TASK TO CARRY OUT — Below are the records; restate all of them exactly.

^^^^^^^^

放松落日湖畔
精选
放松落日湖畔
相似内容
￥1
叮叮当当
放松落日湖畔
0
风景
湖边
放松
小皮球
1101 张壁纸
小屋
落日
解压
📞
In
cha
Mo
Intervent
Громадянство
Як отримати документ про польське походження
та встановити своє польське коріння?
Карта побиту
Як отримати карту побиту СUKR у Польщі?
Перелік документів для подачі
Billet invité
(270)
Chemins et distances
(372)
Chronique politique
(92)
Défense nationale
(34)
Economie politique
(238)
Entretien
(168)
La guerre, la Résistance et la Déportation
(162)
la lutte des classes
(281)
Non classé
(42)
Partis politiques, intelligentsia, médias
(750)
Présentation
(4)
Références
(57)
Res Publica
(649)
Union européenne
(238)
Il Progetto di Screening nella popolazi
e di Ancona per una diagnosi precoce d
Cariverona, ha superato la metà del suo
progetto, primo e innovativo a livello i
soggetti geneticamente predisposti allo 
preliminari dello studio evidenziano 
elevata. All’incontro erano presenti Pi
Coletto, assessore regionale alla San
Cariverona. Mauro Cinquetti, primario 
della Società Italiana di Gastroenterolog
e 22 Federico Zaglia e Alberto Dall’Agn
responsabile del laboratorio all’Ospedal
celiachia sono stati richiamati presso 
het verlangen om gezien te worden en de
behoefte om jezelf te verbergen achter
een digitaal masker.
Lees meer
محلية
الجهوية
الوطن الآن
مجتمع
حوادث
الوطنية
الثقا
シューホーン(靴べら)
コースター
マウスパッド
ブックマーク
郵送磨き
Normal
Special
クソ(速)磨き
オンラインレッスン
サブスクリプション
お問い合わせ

^^^^^^^^

EXPECTED ANSWER —
放松落日湖畔
精选
放松落日湖畔
相似内容
￥1
叮叮当当
放松落日湖畔
0
风景
湖边
放松
小皮球
1101 张壁纸
小屋
落日
解压
📞
In
cha
Mo
Intervent
Громадянство
Як отримати документ про польське походження
та встановити своє польське коріння?
Карта побиту
Як отримати карту побиту СUKR у Польщі?
Перелік документів для подачі
Billet invité
(270)
Chemins et distances
(372)
Chronique politique
(92)
Défense nationale
(34)
Economie politique
(238)
Entretien
(168)
La guerre, la Résistance et la Déportation
(162)
la lutte des classes
(281)
Non classé
(42)
Partis politiques, intelligentsia, médias
(750)
Présentation
(4)
Références
(57)
Res Publica
(649)
Union européenne
(238)
Il Progetto di Screening nella popolazi
e di Ancona per una diagnosi precoce d
Cariverona, ha superato la metà del suo
progetto, primo e innovativo a livello i
soggetti geneticamente predisposti allo 
preliminari dello studio evidenziano 
elevata. All’incontro erano presenti Pi
Coletto, assessore regionale alla San
Cariverona. Mauro Cinquetti, primario 
della Società Italiana di Gastroenterolog
e 22 Federico Zaglia e Alberto Dall’Agn
responsabile del laboratorio all’Ospedal
celiachia sono stati richiamati presso 
het verlangen om gezien te worden en de
behoefte om jezelf te verbergen achter
een digitaal masker.
Lees meer
محلية
الجهوية
الوطن الآن
مجتمع
حوادث
الوطنية
الثقا
シューホーン(靴べら)
コースター
マウスパッド
ブックマーク
郵送磨き
Normal
Special
クソ(速)磨き
オンラインレッスン
サブスクリプション
お問い合わせ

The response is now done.